Items listed in a dataset:
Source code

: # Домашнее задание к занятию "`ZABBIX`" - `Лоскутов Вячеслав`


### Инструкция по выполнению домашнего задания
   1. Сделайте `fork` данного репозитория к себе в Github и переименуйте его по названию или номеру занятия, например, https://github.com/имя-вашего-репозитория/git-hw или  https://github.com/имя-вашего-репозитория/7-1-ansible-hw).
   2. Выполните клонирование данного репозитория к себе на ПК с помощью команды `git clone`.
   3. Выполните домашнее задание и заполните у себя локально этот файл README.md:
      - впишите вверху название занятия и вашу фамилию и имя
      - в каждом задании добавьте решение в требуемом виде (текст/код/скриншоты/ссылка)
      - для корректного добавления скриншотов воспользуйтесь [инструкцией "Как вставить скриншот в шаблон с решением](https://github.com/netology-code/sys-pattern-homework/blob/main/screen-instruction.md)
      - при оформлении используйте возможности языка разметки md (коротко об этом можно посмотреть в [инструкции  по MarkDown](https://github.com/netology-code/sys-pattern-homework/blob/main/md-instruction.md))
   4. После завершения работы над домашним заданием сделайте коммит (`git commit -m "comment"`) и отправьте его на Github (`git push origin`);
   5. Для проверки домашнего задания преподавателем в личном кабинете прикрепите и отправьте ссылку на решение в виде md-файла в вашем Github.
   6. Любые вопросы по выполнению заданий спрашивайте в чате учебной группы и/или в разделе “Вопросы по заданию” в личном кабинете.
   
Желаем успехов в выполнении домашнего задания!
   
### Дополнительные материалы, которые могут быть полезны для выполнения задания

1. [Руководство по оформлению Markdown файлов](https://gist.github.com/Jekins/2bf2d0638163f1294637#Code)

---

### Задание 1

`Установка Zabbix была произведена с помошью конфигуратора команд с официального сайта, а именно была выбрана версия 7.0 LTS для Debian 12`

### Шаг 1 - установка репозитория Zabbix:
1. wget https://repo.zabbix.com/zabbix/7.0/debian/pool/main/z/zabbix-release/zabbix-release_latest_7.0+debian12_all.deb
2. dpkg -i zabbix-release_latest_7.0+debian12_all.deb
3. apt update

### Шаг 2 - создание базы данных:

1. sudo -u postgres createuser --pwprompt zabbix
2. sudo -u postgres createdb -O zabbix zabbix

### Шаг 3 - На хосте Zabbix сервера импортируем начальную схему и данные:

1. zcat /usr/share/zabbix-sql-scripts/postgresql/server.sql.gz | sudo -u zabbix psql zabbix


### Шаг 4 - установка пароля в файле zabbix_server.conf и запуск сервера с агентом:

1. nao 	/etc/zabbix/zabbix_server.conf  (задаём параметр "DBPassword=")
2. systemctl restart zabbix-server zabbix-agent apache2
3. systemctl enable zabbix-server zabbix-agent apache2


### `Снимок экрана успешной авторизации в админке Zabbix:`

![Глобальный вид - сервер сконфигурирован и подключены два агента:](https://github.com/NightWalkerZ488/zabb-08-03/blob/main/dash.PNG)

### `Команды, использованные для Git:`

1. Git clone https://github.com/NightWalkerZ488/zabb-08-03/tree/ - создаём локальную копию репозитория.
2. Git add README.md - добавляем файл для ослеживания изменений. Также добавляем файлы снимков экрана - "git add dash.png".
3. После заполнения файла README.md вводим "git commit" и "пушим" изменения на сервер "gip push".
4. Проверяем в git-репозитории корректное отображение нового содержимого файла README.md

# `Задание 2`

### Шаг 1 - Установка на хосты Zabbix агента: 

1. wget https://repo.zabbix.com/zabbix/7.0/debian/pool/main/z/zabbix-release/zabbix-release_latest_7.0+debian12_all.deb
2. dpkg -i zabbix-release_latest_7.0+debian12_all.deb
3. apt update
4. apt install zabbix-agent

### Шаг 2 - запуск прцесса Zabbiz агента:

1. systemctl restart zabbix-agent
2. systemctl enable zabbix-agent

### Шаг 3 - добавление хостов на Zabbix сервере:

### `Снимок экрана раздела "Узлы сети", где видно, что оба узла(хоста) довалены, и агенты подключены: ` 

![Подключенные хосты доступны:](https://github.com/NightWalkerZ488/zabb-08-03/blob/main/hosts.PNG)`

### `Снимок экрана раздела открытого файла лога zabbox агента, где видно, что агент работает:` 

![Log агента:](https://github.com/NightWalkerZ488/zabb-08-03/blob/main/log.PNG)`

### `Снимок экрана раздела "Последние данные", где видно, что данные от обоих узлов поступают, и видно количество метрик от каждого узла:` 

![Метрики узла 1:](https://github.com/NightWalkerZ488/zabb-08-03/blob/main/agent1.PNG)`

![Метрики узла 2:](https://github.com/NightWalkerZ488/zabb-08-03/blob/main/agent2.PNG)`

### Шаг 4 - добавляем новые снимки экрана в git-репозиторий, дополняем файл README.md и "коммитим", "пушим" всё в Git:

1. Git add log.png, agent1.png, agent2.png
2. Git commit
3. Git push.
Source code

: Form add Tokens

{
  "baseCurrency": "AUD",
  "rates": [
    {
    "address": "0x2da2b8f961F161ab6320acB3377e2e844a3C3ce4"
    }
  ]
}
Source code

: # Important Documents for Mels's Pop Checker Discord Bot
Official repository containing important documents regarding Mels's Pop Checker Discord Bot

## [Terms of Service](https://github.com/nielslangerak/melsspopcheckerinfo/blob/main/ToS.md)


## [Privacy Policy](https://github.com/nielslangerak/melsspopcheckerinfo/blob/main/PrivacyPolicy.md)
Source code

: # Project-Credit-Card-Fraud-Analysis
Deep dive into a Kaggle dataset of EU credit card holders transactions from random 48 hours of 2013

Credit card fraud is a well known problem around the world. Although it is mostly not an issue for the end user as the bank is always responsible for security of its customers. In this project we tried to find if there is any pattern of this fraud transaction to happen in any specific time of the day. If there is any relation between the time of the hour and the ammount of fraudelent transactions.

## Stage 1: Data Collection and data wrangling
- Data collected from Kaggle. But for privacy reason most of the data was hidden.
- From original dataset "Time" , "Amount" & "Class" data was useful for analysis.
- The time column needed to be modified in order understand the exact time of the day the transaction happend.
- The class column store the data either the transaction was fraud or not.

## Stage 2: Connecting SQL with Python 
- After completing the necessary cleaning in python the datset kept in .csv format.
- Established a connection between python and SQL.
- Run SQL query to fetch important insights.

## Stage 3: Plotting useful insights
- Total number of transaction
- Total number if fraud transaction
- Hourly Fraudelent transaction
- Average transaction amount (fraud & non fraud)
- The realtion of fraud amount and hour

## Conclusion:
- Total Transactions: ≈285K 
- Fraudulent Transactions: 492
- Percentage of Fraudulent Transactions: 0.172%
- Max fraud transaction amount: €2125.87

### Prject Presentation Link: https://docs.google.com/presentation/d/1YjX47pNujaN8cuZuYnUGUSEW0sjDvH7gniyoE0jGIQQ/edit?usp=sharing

> YOUR TASK
Copy out every record again, letter for letter.

> OUTPUT OF THE TASK
Source code

: # Домашнее задание к занятию "`ZABBIX`" - `Лоскутов Вячеслав`


### Инструкция по выполнению домашнего задания
   1. Сделайте `fork` данного репозитория к себе в Github и переименуйте его по названию или номеру занятия, например, https://github.com/имя-вашего-репозитория/git-hw или  https://github.com/имя-вашего-репозитория/7-1-ansible-hw).
   2. Выполните клонирование данного репозитория к себе на ПК с помощью команды `git clone`.
   3. Выполните домашнее задание и заполните у себя локально этот файл README.md:
      - впишите вверху название занятия и вашу фамилию и имя
      - в каждом задании добавьте решение в требуемом виде (текст/код/скриншоты/ссылка)
      - для корректного добавления скриншотов воспользуйтесь [инструкцией "Как вставить скриншот в шаблон с решением](https://github.com/netology-code/sys-pattern-homework/blob/main/screen-instruction.md)
      - при оформлении используйте возможности языка разметки md (коротко об этом можно посмотреть в [инструкции  по MarkDown](https://github.com/netology-code/sys-pattern-homework/blob/main/md-instruction.md))
   4. После завершения работы над домашним заданием сделайте коммит (`git commit -m "comment"`) и отправьте его на Github (`git push origin`);
   5. Для проверки домашнего задания преподавателем в личном кабинете прикрепите и отправьте ссылку на решение в виде md-файла в вашем Github.
   6. Любые вопросы по выполнению заданий спрашивайте в чате учебной группы и/или в разделе “Вопросы по заданию” в личном кабинете.
   
Желаем успехов в выполнении домашнего задания!
   
### Дополнительные материалы, которые могут быть полезны для выполнения задания

1. [Руководство по оформлению Markdown файлов](https://gist.github.com/Jekins/2bf2d0638163f1294637#Code)

---

### Задание 1

`Установка Zabbix была произведена с помошью конфигуратора команд с официального сайта, а именно была выбрана версия 7.0 LTS для Debian 12`

### Шаг 1 - установка репозитория Zabbix:
1. wget https://repo.zabbix.com/zabbix/7.0/debian/pool/main/z/zabbix-release/zabbix-release_latest_7.0+debian12_all.deb
2. dpkg -i zabbix-release_latest_7.0+debian12_all.deb
3. apt update

### Шаг 2 - создание базы данных:

1. sudo -u postgres createuser --pwprompt zabbix
2. sudo -u postgres createdb -O zabbix zabbix

### Шаг 3 - На хосте Zabbix сервера импортируем начальную схему и данные:

1. zcat /usr/share/zabbix-sql-scripts/postgresql/server.sql.gz | sudo -u zabbix psql zabbix


### Шаг 4 - установка пароля в файле zabbix_server.conf и запуск сервера с агентом:

1. nao 	/etc/zabbix/zabbix_server.conf  (задаём параметр "DBPassword=")
2. systemctl restart zabbix-server zabbix-agent apache2
3. systemctl enable zabbix-server zabbix-agent apache2


### `Снимок экрана успешной авторизации в админке Zabbix:`

![Глобальный вид - сервер сконфигурирован и подключены два агента:](https://github.com/NightWalkerZ488/zabb-08-03/blob/main/dash.PNG)

### `Команды, использованные для Git:`

1. Git clone https://github.com/NightWalkerZ488/zabb-08-03/tree/ - создаём локальную копию репозитория.
2. Git add README.md - добавляем файл для ослеживания изменений. Также добавляем файлы снимков экрана - "git add dash.png".
3. После заполнения файла README.md вводим "git commit" и "пушим" изменения на сервер "gip push".
4. Проверяем в git-репозитории корректное отображение нового содержимого файла README.md

# `Задание 2`

### Шаг 1 - Установка на хосты Zabbix агента: 

1. wget https://repo.zabbix.com/zabbix/7.0/debian/pool/main/z/zabbix-release/zabbix-release_latest_7.0+debian12_all.deb
2. dpkg -i zabbix-release_latest_7.0+debian12_all.deb
3. apt update
4. apt install zabbix-agent

### Шаг 2 - запуск прцесса Zabbiz агента:

1. systemctl restart zabbix-agent
2. systemctl enable zabbix-agent

### Шаг 3 - добавление хостов на Zabbix сервере:

### `Снимок экрана раздела "Узлы сети", где видно, что оба узла(хоста) довалены, и агенты подключены: ` 

![Подключенные хосты доступны:](https://github.com/NightWalkerZ488/zabb-08-03/blob/main/hosts.PNG)`

### `Снимок экрана раздела открытого файла лога zabbox агента, где видно, что агент работает:` 

![Log агента:](https://github.com/NightWalkerZ488/zabb-08-03/blob/main/log.PNG)`

### `Снимок экрана раздела "Последние данные", где видно, что данные от обоих узлов поступают, и видно количество метрик от каждого узла:` 

![Метрики узла 1:](https://github.com/NightWalkerZ488/zabb-08-03/blob/main/agent1.PNG)`

![Метрики узла 2:](https://github.com/NightWalkerZ488/zabb-08-03/blob/main/agent2.PNG)`

### Шаг 4 - добавляем новые снимки экрана в git-репозиторий, дополняем файл README.md и "коммитим", "пушим" всё в Git:

1. Git add log.png, agent1.png, agent2.png
2. Git commit
3. Git push.
Source code

: Form add Tokens

{
  "baseCurrency": "AUD",
  "rates": [
    {
    "address": "0x2da2b8f961F161ab6320acB3377e2e844a3C3ce4"
    }
  ]
}
Source code

: # Important Documents for Mels's Pop Checker Discord Bot
Official repository containing important documents regarding Mels's Pop Checker Discord Bot

## [Terms of Service](https://github.com/nielslangerak/melsspopcheckerinfo/blob/main/ToS.md)


## [Privacy Policy](https://github.com/nielslangerak/melsspopcheckerinfo/blob/main/PrivacyPolicy.md)
Source code

: # Project-Credit-Card-Fraud-Analysis
Deep dive into a Kaggle dataset of EU credit card holders transactions from random 48 hours of 2013

Credit card fraud is a well known problem around the world. Although it is mostly not an issue for the end user as the bank is always responsible for security of its customers. In this project we tried to find if there is any pattern of this fraud transaction to happen in any specific time of the day. If there is any relation between the time of the hour and the ammount of fraudelent transactions.

## Stage 1: Data Collection and data wrangling
- Data collected from Kaggle. But for privacy reason most of the data was hidden.
- From original dataset "Time" , "Amount" & "Class" data was useful for analysis.
- The time column needed to be modified in order understand the exact time of the day the transaction happend.
- The class column store the data either the transaction was fraud or not.

## Stage 2: Connecting SQL with Python 
- After completing the necessary cleaning in python the datset kept in .csv format.
- Established a connection between python and SQL.
- Run SQL query to fetch important insights.

## Stage 3: Plotting useful insights
- Total number of transaction
- Total number if fraud transaction
- Hourly Fraudelent transaction
- Average transaction amount (fraud & non fraud)
- The realtion of fraud amount and hour

## Conclusion:
- Total Transactions: ≈285K 
- Fraudulent Transactions: 492
- Percentage of Fraudulent Transactions: 0.172%
- Max fraud transaction amount: €2125.87

### Prject Presentation Link: https://docs.google.com/presentation/d/1YjX47pNujaN8cuZuYnUGUSEW0sjDvH7gniyoE0jGIQQ/edit?usp=sharing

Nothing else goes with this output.